### Your goal
Check each line of the data below for the word "TRIANGLE", then extract the ones that have it.

### Data shown
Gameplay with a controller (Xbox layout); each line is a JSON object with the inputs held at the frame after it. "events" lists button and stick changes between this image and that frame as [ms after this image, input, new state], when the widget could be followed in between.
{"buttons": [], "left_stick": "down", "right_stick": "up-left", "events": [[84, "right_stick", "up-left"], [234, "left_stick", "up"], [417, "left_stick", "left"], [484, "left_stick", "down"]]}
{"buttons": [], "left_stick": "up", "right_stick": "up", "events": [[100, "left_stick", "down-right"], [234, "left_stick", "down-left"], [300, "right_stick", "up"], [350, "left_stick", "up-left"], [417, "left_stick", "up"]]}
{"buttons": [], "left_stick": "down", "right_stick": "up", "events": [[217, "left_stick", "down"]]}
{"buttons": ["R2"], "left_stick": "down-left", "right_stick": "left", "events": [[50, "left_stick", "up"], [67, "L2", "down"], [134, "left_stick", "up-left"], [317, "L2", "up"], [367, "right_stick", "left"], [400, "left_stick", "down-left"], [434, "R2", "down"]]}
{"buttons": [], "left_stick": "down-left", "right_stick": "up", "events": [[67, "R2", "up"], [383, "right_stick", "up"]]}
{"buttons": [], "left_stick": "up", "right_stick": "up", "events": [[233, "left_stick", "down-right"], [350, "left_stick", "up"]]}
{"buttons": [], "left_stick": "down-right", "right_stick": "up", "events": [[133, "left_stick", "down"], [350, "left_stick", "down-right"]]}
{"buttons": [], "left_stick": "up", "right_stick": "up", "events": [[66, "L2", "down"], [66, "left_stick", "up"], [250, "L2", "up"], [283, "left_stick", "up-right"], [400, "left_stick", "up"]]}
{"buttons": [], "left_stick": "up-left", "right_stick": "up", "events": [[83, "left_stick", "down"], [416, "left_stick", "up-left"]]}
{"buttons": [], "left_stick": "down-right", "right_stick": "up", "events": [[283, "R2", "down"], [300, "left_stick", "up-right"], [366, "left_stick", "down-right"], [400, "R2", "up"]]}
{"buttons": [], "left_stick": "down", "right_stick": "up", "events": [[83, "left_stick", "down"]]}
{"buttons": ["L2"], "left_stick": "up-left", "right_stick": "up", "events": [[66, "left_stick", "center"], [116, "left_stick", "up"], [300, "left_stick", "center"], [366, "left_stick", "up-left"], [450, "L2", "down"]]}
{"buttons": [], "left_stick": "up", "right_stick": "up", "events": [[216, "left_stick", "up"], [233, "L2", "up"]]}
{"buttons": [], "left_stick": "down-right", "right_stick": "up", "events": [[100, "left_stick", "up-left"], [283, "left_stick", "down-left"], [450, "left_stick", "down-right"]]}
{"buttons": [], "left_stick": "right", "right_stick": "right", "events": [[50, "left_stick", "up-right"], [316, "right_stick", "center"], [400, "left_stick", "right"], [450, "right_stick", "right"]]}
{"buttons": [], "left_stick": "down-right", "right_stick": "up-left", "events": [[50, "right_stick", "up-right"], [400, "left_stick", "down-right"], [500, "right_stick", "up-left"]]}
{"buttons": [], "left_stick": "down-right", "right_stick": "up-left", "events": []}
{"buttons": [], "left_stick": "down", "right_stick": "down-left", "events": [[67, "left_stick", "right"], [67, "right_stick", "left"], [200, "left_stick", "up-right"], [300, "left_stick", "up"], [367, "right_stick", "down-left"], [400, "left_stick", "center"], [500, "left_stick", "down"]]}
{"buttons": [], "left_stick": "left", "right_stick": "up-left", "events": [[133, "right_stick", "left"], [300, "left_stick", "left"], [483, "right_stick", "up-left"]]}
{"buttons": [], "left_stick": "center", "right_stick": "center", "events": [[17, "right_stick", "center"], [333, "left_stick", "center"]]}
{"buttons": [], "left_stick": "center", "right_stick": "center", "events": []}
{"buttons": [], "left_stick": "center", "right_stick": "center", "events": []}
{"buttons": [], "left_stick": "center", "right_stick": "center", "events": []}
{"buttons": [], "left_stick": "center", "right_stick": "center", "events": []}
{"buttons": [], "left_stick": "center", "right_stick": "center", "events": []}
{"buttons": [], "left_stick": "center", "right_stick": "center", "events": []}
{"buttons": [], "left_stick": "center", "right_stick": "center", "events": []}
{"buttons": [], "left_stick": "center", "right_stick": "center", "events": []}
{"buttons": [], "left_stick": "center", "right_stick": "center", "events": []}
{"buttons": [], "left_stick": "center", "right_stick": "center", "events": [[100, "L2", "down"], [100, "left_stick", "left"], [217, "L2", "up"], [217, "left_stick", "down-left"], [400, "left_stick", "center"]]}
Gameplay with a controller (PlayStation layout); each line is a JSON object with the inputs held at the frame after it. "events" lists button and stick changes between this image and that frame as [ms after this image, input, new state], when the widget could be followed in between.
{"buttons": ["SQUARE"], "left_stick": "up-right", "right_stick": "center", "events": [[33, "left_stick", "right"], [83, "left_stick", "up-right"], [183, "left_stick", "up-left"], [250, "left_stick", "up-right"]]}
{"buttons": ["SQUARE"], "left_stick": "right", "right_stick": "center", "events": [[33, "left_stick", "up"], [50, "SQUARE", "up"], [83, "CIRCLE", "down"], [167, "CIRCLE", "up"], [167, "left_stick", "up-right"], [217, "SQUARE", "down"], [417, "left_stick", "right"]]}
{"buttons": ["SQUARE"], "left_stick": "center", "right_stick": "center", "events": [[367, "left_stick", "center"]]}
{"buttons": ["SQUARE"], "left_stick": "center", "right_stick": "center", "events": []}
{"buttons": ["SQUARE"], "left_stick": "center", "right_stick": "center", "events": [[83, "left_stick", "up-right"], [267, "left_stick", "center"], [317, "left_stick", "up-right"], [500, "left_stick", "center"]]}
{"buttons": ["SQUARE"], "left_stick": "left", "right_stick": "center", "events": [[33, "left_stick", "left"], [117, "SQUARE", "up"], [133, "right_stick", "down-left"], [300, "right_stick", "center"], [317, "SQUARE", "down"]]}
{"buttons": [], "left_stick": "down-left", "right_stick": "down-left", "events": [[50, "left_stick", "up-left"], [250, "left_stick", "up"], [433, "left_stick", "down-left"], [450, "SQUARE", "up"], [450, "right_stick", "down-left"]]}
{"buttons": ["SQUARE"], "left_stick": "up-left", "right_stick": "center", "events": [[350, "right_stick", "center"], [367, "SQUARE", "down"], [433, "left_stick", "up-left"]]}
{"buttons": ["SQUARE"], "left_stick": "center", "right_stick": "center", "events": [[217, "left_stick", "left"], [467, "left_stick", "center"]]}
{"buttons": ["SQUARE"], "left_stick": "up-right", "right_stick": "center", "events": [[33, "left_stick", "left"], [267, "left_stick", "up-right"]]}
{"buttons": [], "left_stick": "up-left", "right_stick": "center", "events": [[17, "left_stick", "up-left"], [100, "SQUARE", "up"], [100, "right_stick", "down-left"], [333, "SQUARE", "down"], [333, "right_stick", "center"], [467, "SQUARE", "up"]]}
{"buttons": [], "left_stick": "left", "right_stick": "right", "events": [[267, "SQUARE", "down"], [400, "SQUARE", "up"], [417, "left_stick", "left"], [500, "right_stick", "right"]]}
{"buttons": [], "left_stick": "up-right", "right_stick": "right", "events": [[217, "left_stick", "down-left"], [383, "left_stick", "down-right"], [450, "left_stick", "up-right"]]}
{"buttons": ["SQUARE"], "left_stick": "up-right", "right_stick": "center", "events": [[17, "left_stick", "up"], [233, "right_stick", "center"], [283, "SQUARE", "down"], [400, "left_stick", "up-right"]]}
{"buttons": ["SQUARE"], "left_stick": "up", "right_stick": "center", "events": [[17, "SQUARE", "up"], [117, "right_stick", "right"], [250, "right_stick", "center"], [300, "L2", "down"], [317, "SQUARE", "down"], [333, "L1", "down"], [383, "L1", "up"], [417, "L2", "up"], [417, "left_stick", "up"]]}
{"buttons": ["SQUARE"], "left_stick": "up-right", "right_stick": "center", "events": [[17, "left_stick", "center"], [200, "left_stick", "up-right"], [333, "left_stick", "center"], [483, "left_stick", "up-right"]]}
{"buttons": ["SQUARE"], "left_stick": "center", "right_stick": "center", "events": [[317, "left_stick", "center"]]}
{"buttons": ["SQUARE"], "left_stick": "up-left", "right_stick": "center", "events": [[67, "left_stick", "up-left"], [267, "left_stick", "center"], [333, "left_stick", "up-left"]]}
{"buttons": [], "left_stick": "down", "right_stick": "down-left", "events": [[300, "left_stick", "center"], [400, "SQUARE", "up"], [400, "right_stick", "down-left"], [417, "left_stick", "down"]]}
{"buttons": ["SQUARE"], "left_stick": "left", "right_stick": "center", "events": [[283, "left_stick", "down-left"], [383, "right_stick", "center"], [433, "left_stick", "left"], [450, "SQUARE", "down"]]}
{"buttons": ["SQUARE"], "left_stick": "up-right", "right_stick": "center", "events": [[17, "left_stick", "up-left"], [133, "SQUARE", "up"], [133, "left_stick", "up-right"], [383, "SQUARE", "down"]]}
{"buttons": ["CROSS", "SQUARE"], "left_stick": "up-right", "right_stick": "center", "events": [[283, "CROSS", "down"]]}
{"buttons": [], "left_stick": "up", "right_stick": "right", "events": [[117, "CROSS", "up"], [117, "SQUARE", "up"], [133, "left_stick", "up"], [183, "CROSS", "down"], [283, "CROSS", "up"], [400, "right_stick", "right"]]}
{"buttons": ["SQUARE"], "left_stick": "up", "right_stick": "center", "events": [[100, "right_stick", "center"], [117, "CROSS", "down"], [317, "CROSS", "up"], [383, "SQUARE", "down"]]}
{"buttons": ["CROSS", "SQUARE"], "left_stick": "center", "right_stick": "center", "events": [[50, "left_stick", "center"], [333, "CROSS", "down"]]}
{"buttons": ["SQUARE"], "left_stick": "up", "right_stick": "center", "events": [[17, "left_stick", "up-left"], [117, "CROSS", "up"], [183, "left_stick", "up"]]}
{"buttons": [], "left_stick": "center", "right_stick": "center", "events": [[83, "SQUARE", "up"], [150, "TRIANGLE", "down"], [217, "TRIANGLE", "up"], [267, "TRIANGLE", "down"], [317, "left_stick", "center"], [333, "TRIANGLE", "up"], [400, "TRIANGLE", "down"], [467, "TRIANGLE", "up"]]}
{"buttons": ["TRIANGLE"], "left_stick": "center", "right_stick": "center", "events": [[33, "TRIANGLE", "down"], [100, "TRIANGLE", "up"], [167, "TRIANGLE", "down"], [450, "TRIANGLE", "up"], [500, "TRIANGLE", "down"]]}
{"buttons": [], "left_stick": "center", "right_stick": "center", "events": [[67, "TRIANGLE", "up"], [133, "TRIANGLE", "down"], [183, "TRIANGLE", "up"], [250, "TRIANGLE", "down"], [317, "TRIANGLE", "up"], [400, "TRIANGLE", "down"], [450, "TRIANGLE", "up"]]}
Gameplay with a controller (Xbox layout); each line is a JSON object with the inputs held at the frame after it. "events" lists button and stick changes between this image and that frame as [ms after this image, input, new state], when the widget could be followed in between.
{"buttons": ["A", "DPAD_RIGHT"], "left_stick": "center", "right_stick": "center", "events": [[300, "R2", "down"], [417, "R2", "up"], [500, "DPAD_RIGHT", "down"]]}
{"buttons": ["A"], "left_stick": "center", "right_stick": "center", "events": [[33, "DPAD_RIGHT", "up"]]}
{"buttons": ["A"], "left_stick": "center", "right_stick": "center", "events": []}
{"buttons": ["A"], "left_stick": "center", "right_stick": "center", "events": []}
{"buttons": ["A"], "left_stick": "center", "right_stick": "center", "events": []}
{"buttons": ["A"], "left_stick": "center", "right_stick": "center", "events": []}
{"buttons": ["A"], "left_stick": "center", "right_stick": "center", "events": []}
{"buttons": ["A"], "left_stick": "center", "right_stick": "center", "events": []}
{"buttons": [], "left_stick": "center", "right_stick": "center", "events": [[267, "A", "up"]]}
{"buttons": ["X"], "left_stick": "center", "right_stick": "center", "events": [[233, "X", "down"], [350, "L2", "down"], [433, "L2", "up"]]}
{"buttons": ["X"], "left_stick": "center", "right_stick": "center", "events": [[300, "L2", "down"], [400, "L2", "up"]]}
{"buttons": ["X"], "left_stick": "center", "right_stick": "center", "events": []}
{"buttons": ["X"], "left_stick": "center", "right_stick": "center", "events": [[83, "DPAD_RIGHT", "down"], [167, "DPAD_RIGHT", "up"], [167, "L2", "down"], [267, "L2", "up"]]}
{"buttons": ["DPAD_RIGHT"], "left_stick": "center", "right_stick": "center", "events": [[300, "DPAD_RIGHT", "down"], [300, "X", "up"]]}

### Response for this exercise
{"buttons": [], "left_stick": "center", "right_stick": "center", "events": [[83, "SQUARE", "up"], [150, "TRIANGLE", "down"], [217, "TRIANGLE", "up"], [267, "TRIANGLE", "down"], [317, "left_stick", "center"], [333, "TRIANGLE", "up"], [400, "TRIANGLE", "down"], [467, "TRIANGLE", "up"]]}
{"buttons": ["TRIANGLE"], "left_stick": "center", "right_stick": "center", "events": [[33, "TRIANGLE", "down"], [100, "TRIANGLE", "up"], [167, "TRIANGLE", "down"], [450, "TRIANGLE", "up"], [500, "TRIANGLE", "down"]]}
{"buttons": [], "left_stick": "center", "right_stick": "center", "events": [[67, "TRIANGLE", "up"], [133, "TRIANGLE", "down"], [183, "TRIANGLE", "up"], [250, "TRIANGLE", "down"], [317, "TRIANGLE", "up"], [400, "TRIANGLE", "down"], [450, "TRIANGLE", "up"]]}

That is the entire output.